Phase one involves a handful of patients, who are monitored closely to make sure the new medicine is safe to give to humans. When it comes to cancer drugs, "safe" is a relative term. Many widely-used cancer treatments have harmful side effects. Ironically, some chemotherapy agents (including some of the ones I've received) are known carcinogens. This means the medicines themselves will cause cancer in a small percentage of people who receive them. Yet, this is an acceptable risk, because avoiding the drugs is statistically more likely to harm patients. (If, for example, a drug is 80% likely to put a lymphoma patient into remission, but will cause leukemia, down the road, in an unfortunate 3% of the people who receive it, those are pretty good odds.)

Fortunately, Rituxan – unlike many of the old-line chemotherapy drugs – has only minimal side-effects.

If there are no significant ill effects in the first phase, the trial moves on to phase two, in which a somewhat larger group of patients receives the drug.
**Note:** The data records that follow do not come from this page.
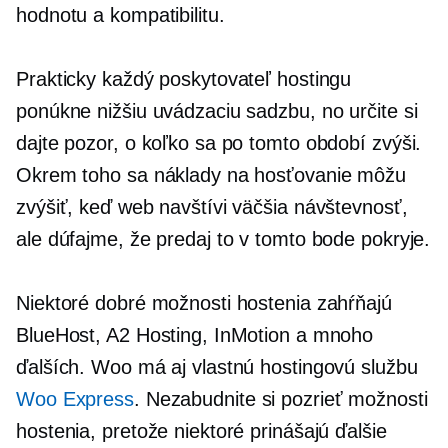
hodnotu a kompatibilitu.
Prakticky každý poskytovateľ hostingu
ponúkne nižšiu uvádzaciu sadzbu, no určite si
dajte pozor, o koľko sa po tomto období zvýši.
Okrem toho sa náklady na hosťovanie môžu
zvýšiť, keď web navštívi väčšia návštevnosť,
ale dúfajme, že predaj to v tomto bode pokryje.
Niektoré dobré možnosti hostenia zahŕňajú
BlueHost, A2 Hosting, InMotion a mnoho
ďalších. Woo má aj vlastnú hostingovú službu
Woo Express
. Nezabudnite si pozrieť možnosti
hostenia, pretože niektoré prinášajú ďalšie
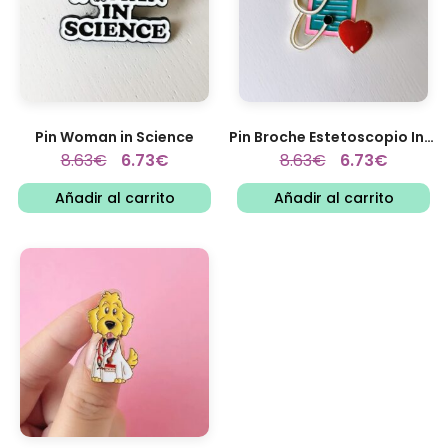
Pin Woman in Science
Pin Broche Estetoscopio Informes...
8.63
€
6.73
€
8.63
€
6.73
€
Añadir al carrito
Añadir al carrito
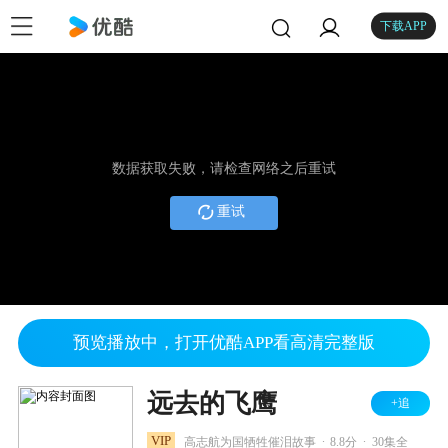
下载APP
数据获取失败，请检查网络之后重试
重试
预览播放中，打开优酷APP看高清完整版
远去的飞鹰
+追
.
.
VIP
高志航为国牺牲催泪故事
8.8分
30集全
Researchers monitor this group not just with regard to safety, but also in order to test the medicine's effectiveness. Often, there must be a control group, randomly selected from among the pool of clinical-trial participants. Because it would not be ethical to give sick people only a placebo (a harmless substance, of no medical value), the patients chosen for the control group typically receive another, fully-approved cancer medicine instead. Clinical trial participants don't usually know whether they are in the study group or the control group. Patients who volunteer for such studies know they may have as much as a 50% chance of not receiving the promising new medicine, but they're generally willing to take that risk – because a 50% chance of getting it through a clinical-trial study is better than the 0% chance they would have of receiving it, had they stayed out of the clinical trial.
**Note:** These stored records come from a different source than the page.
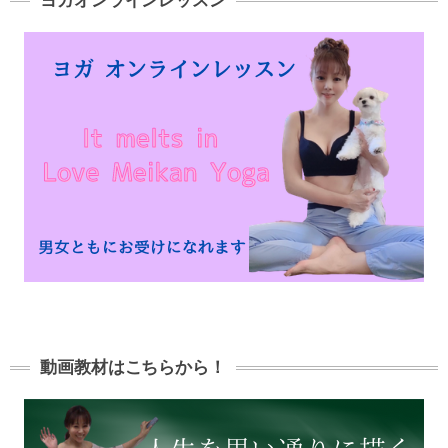
ヨガオンラインレッスン
動画教材はこちらから！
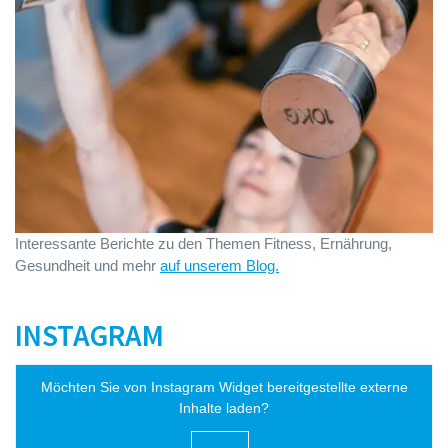
Interessante Berichte zu den Themen Fitness, Ernährung,
Gesundheit und mehr
auf unserem Blog.
INSTAGRAM
Möchten Sie von
Instagram Widget
bereitgestellte externe
Inhalte laden?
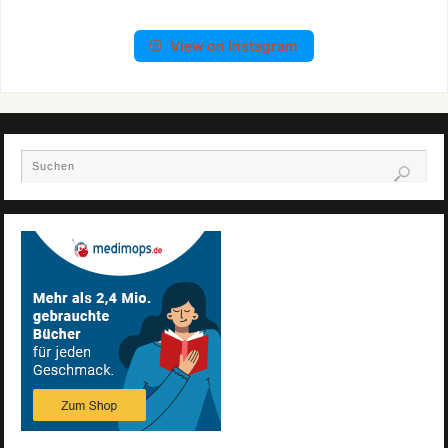
View on Instagram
If phase two is successful, the researchers move on to phase three, in which the new product is tested on thousands of volunteers. If the medicine proves to be both safe and effective for a significant portion of this group, then it finally receives government approval for general use.

Research continues, then, through phase four: follow-up studies that examine the long-term risks and benefits of the drug.

Clinical trials are the cutting edge of cancer treatment. That's the reason many patients – particularly relapsed patients, who are running out of other options – sometimes travel great distances to be part of them. They're especially appealing to the uninsured and the underinsured, because drug companies typically make the medicines available to test subjects for free. Typically, clinical trials – especially phase three trials – are simultaneously offered in a number of leading treatment centers around the country, and even around the world. The theory is that this puts the new medicines within reach of as large a number of patients as possible.

It's quite a process – and very costly for the pharmaceutical companies to go through. That's the reason each of my six Rituxan doses had a list price of $7,000 (although the price was somewhat reduced for me – as it is for most patients – through contractual agreements between my medical insurance company and the doctor). Thankfully, my medical insurance covered most of it.

Pharmaceutical research is big business, no doubt about it: but it's a business that, when everything is said and done, saves lives.